DOCUMENT PASSAGE
• • •

No need to remove, it's on topic. Sudo clears the environment, so you probably have a GLIB variable set somewhere.
The only barriers that can stop you are the ones you create yourself.

Offline gavs

  • Jr. Member
  • **
  • Posts: 74
Thank you curaga for that hint. The output of printenv shows G_FILENAME_ENCODING=iso8859-1. The output of sudo printenv does not contain this variable. This appears to be the case also on a 'clean' TinyCore boot.

Question 1: Is this GLIB environment variable set by default in TC? If so, what is the reason for this? If this is not a TC install default, how might it have been set?

Question 2: This site https://www.kernel.org/doc/Documentation/filesystems/vfat.txt states that
Quote
By default, FAT_DEFAULT_IOCHARSET setting is used.
for vfat mounts. I do not see FAT_DEFAULT_IOCHARSET listed as an environment variable. Is this an environment variable and can it be set?

Question 3: The entry in /etc/fstab does not include an iocharset option for the vfat mount. Does this mean it will use FAT_DEFAULT_IOCHARSET and/or G_FILENAME_ENCODING to determine how to mount a vfat drive unless that option is specified in the mount command?

• • •

DATA EXTRACT
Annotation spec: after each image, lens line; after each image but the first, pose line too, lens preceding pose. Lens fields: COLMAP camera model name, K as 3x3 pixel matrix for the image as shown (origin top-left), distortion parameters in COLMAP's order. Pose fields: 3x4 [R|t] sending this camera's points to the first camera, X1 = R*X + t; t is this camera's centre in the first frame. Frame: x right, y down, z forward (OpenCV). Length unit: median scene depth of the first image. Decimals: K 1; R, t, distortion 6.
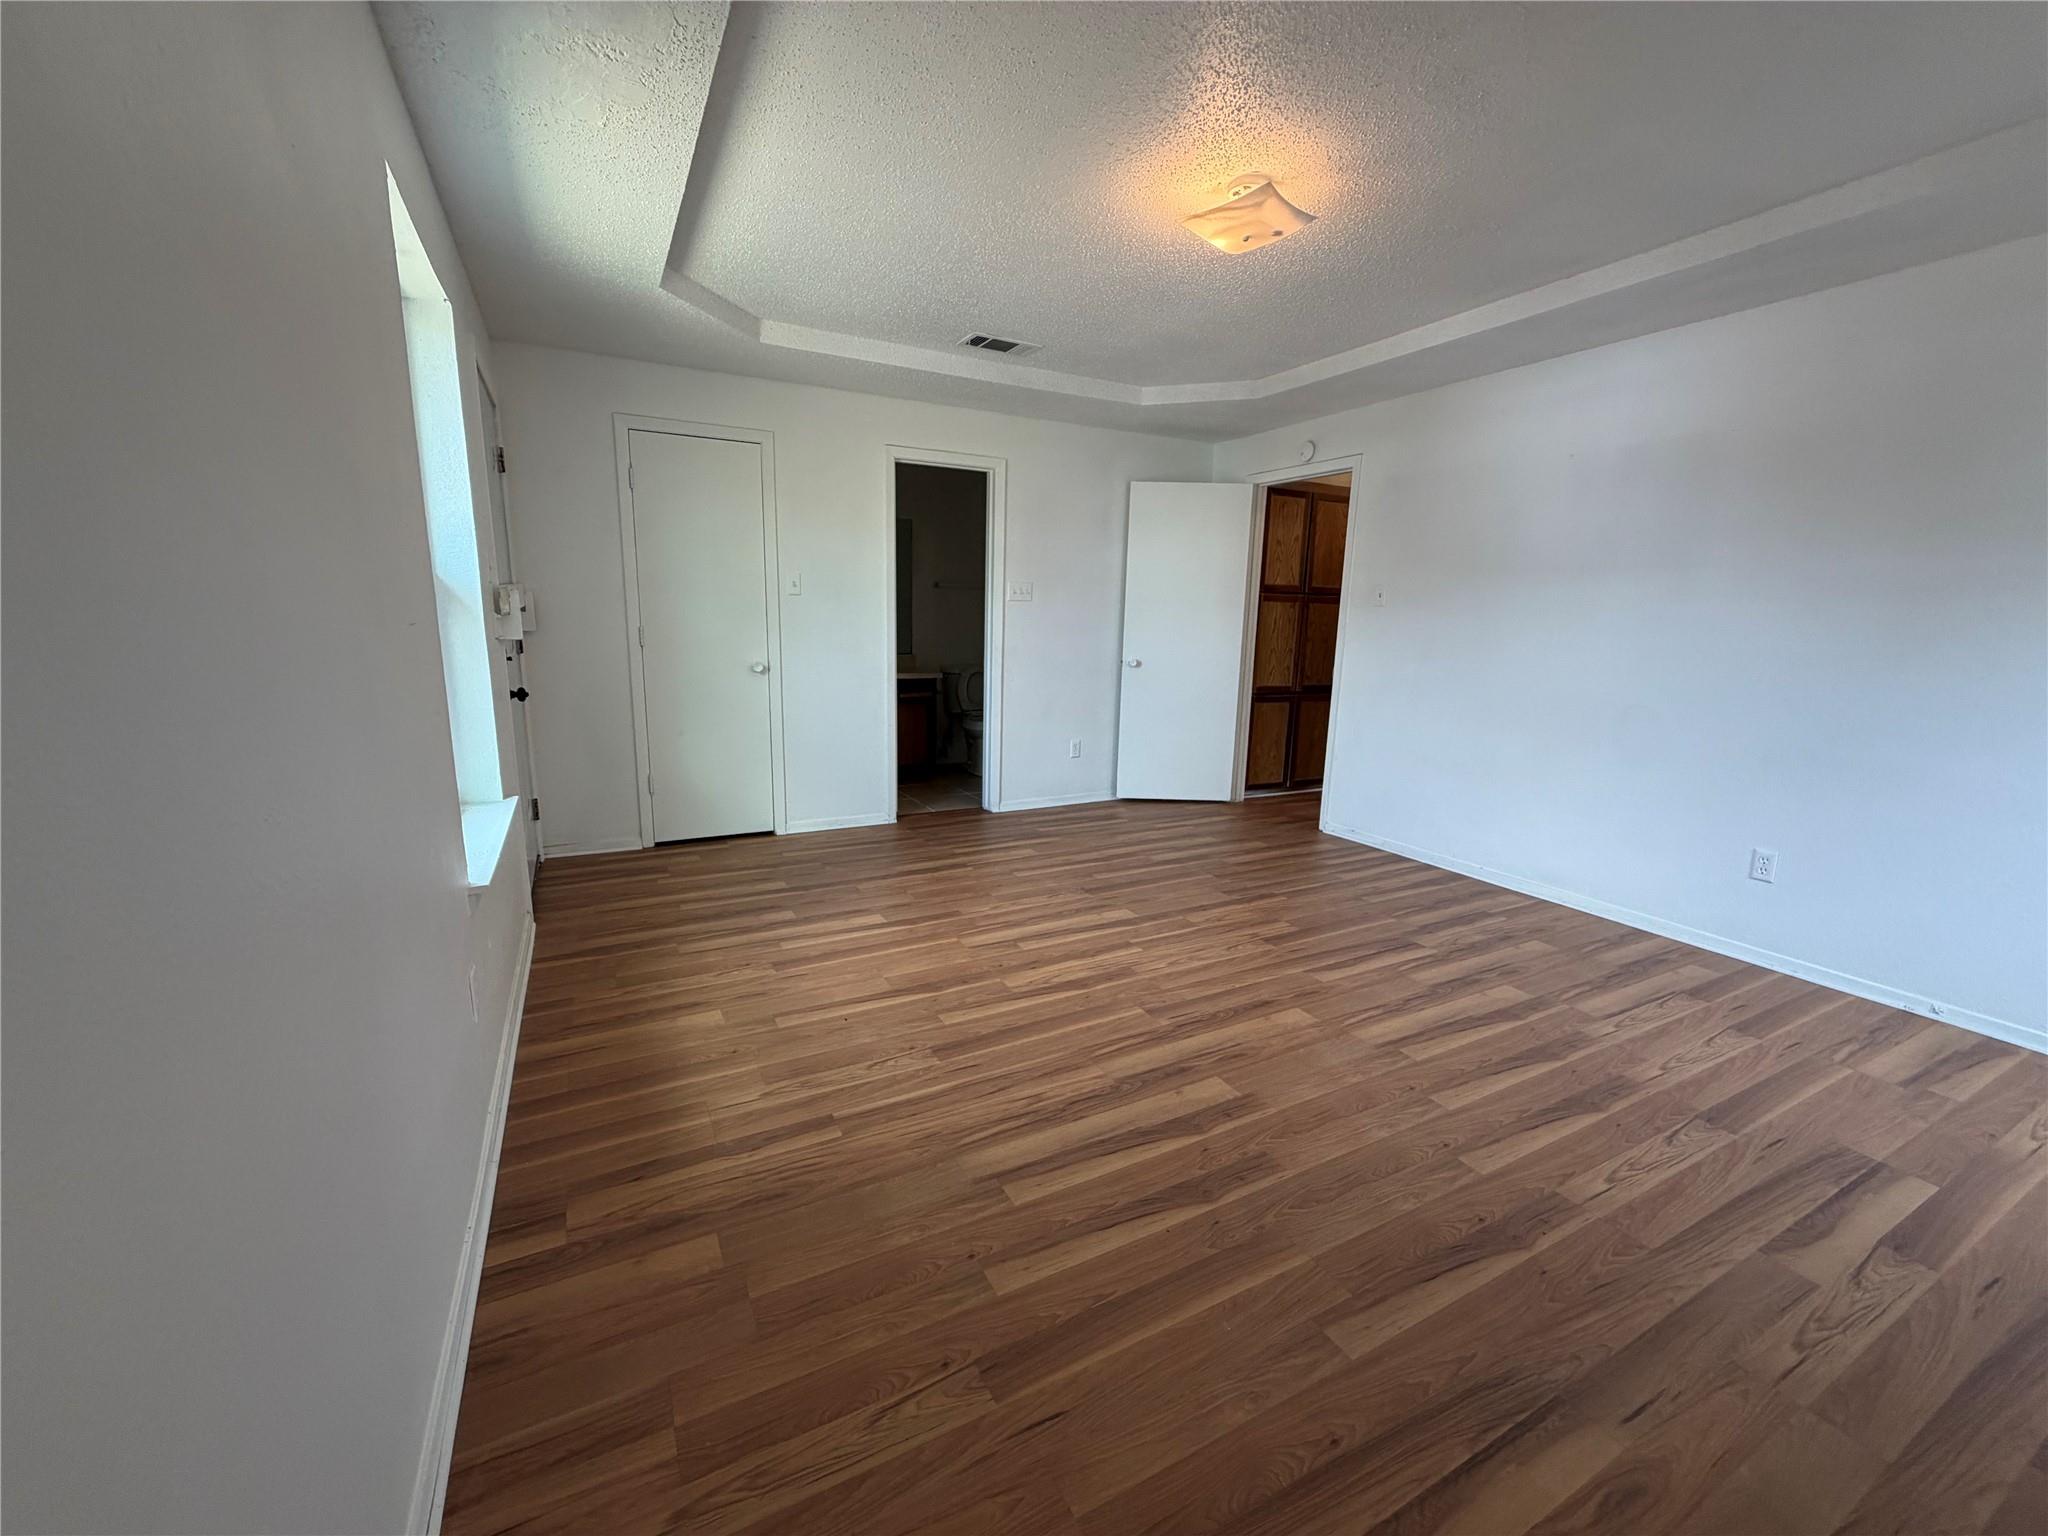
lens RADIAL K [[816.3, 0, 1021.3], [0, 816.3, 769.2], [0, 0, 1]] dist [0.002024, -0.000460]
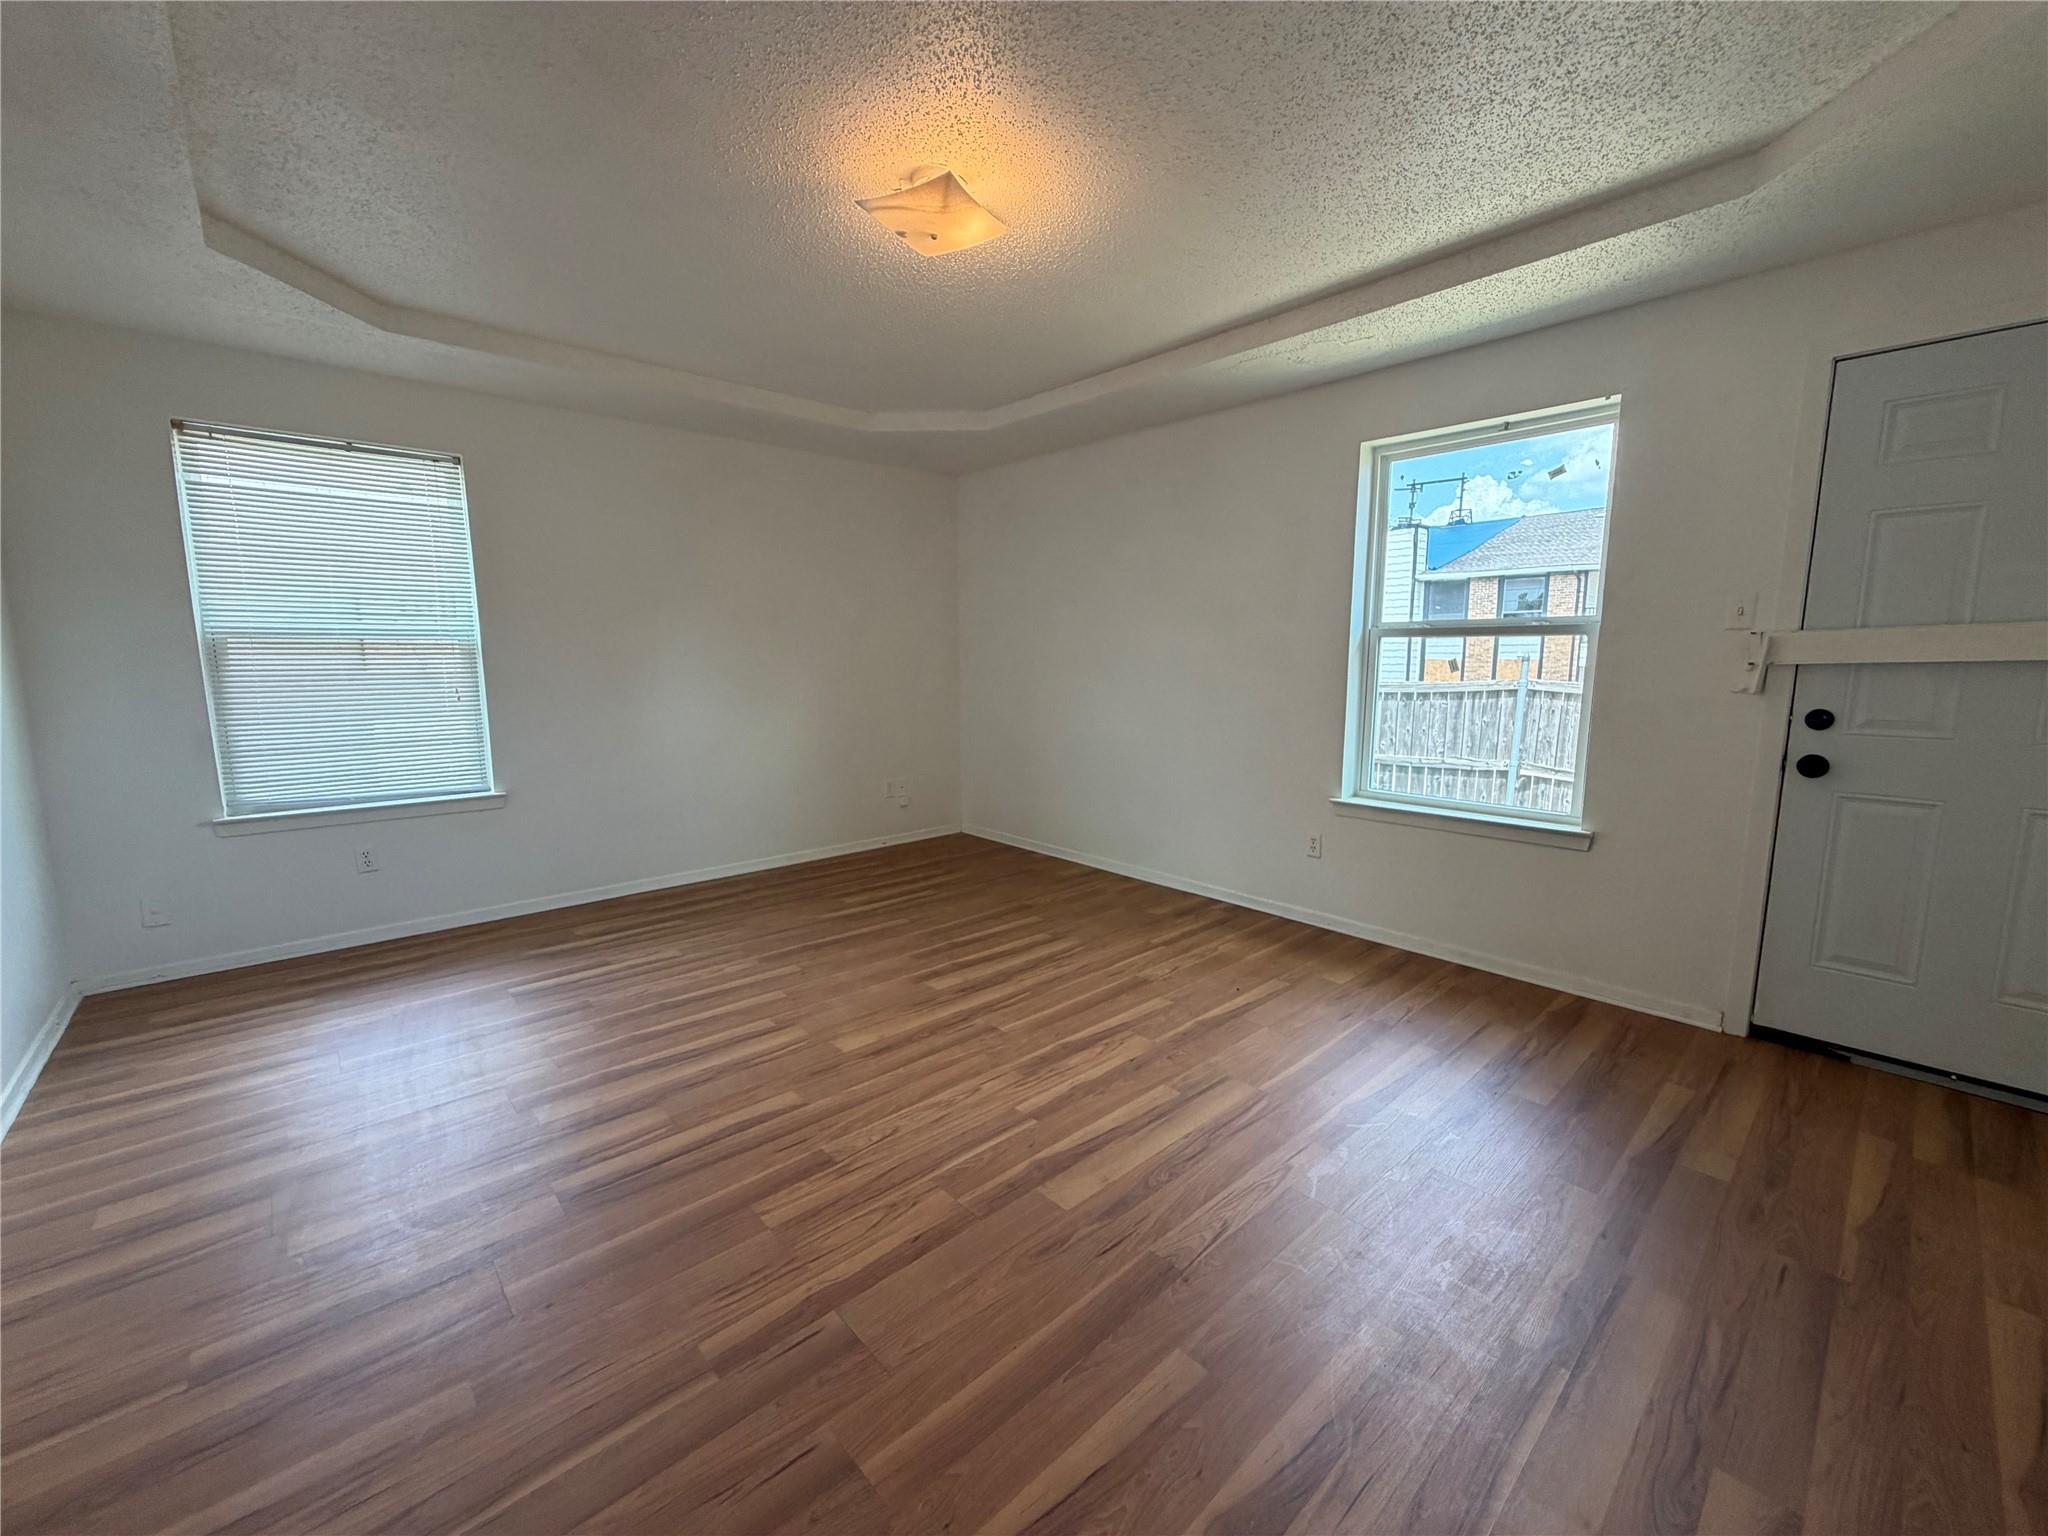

• • •

Print the passage of the forum thread on sudo and environment variables from "Question 2: This" up to and including "the mount command?".

PROBLEM SOLUTION
Question 2: This site https://www.kernel.org/doc/Documentation/filesystems/vfat.txt states that
Quote
By default, FAT_DEFAULT_IOCHARSET setting is used.
for vfat mounts. I do not see FAT_DEFAULT_IOCHARSET listed as an environment variable. Is this an environment variable and can it be set?

Question 3: The entry in /etc/fstab does not include an iocharset option for the vfat mount. Does this mean it will use FAT_DEFAULT_IOCHARSET and/or G_FILENAME_ENCODING to determine how to mount a vfat drive unless that option is specified in the mount command?